June 8, 2023
Minstrels of the Dawn
Among the passing of more than a few recognizable names in the music world this year are several musicians whose mark has been significant on both a global and personal level and who I was fortunate enough to see in concert on several occasions.
David Crosby and Gordon Lightfoot each nudged pop music into different sensibilities. Those accomplishments are enough to allow their names and recordings to exist for a long time. For each, the music they made in their prime will remain what most people hear and revisit. Aficionados will continue to explore the entire catalogs, sifting, sorting, rummaging through everything including the unreleased leftovers. But live performances, which can only be partially experienced through a live recording, a concert album or a film, can no longer be shared with these musicians.
Seeing Crosby for the first time, I was one of 40,000 people at the Crosby, Stills, Nash and Young concert at Atlantic City Race Course in Mays Landing, New Jersey in 1974, and I can still vividly recall the beauty and precision of his, Nash’s and Young’s harmonies on “Only Love Can Break Your Heart” and “Sugar Mountain.” I can remember the silence of the crowd, as if each attendee was holding his/her breath while the vocalists onstage worked their magic, casting their spells with each chorus’s three-part harmony. And I can recollect the applause, the cheers and the appreciation that swelled from the audience after each a cappella conclusion.
The next time I saw Crosby live was at the Bijou Café in Philadelphia on April 25, 1981with 275 other people. We didn’t know at the time about his addiction issues but, looking back now, playing small clubs like this mostly solo (he was joined by an electric guitarist for the last several songs) was a quick paycheck.
On this occasion, he was not the talkative, jovial performer of 1974. He was clearly nervous during the first few songs until someone from the audience offered some verbal support, which he gratefully acknowledged. Despite his problems, he was in fine voice, offering some of the jazz inflections that had often flavored his songs with the Byrds, CSNY and his solo albums, particularly his first, If I Could Only Remember My Name. And he even accompanied himself on an old upright piano, standing and vocalizing, still casting those spells.
As for Lightfoot, his pop balladry captured the attention of many by the early 1970s. A blend of folk and contemporary, his material could be called “working class poetic,” filled with characters, situations and events culled from real life and the average person. His 1976 appearance at Philadelphia’s Academy of Music was a celebration of his catalog that relished the old as much as the new, with a full band that included drums and a pedal steel player to provide the perfect backing for them.

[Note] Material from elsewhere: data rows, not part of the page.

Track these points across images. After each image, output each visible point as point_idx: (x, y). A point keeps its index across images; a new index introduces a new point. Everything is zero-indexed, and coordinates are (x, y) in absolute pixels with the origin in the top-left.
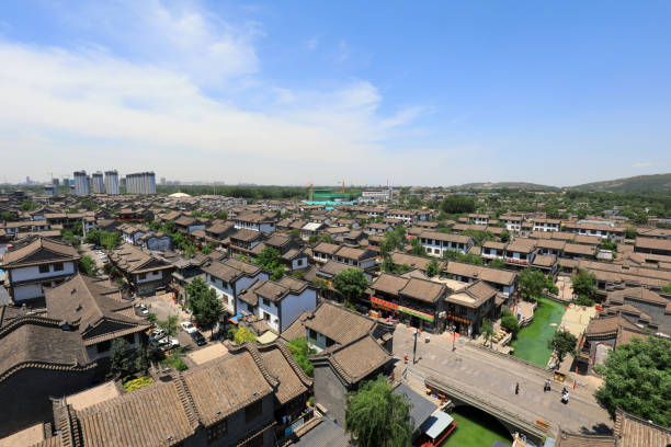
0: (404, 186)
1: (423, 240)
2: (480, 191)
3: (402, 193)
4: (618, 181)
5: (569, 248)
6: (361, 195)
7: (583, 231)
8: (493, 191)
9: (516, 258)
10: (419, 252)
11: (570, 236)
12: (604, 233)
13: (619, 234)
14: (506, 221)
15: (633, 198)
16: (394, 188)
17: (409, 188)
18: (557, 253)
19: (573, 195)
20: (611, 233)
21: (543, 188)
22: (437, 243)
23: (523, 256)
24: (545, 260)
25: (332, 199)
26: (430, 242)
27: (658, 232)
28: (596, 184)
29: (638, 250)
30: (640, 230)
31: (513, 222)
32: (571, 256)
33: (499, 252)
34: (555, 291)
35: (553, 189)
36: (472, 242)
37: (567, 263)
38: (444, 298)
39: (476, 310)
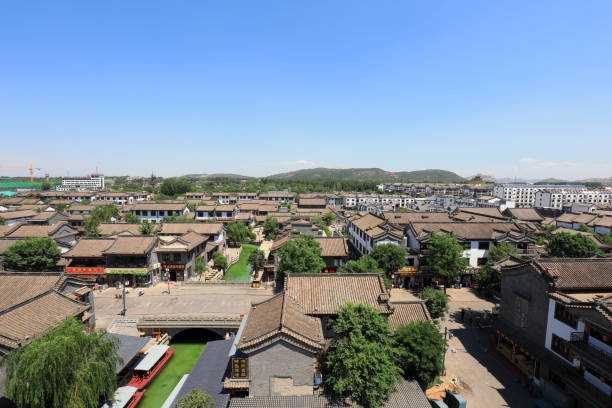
0: (119, 175)
1: (138, 212)
2: (197, 180)
3: (117, 182)
4: (291, 173)
5: (262, 209)
6: (60, 184)
7: (271, 199)
8: (208, 179)
9: (224, 217)
10: (134, 222)
11: (263, 201)
12: (283, 199)
13: (291, 199)
14: (218, 197)
15: (298, 182)
16: (106, 178)
17: (125, 178)
18: (256, 212)
19: (265, 181)
20: (286, 198)
22: (153, 213)
23: (229, 214)
24: (246, 216)
25: (13, 189)
26: (145, 213)
27: (309, 195)
28: (279, 175)
29: (300, 206)
30: (301, 195)
31: (223, 197)
32: (265, 213)
33: (211, 214)
34: (253, 237)
35: (252, 178)
36: (187, 209)
37: (260, 218)
38: (157, 249)
39: (189, 254)
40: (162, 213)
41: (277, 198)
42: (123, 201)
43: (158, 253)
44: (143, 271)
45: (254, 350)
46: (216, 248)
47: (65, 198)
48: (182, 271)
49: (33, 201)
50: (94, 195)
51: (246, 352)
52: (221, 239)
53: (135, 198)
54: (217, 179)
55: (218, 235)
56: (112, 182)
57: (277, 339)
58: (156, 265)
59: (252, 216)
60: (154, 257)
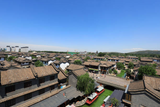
0: (89, 52)
6: (80, 53)
7: (130, 58)
8: (109, 53)
13: (137, 59)
17: (90, 52)
19: (126, 54)
20: (135, 58)
21: (120, 53)
22: (98, 59)
23: (117, 60)
24: (122, 62)
29: (141, 61)
32: (128, 62)
33: (112, 60)
34: (125, 68)
36: (105, 59)
37: (127, 63)
38: (100, 65)
39: (108, 68)
40: (100, 59)
41: (132, 58)
42: (91, 57)
43: (101, 67)
44: (97, 70)
45: (134, 93)
46: (114, 69)
47: (81, 55)
48: (106, 72)
49: (76, 56)
50: (86, 55)
51: (131, 93)
52: (115, 66)
53: (93, 56)
54: (112, 53)
55: (114, 65)
56: (88, 53)
57: (144, 92)
58: (100, 69)
59: (124, 62)
60: (99, 67)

It wasn’t until the early 2000s that I saw Lightfoot in concert again, at the Broadway Theater in Pitman, New Jersey when the venue was booking national acts for a brief period. He was still sporting a large backing band, but the vigor and grandeur of his vocals by then had diminished. The early songs, though, still carried with them the youth and exuberance of when they were first written and recorded, and that’s not easy after decades of travel and performance.
Ultimately, even writing about attending live performances by musicians like Crosby and Lightfoot are approximations, mere attempts to convey with words the experience of being there, of seeing and hearing what was presented and of processing what that means. The experiences themselves ended decades ago but, like the artist, they’re alive in what we continue to remember of them.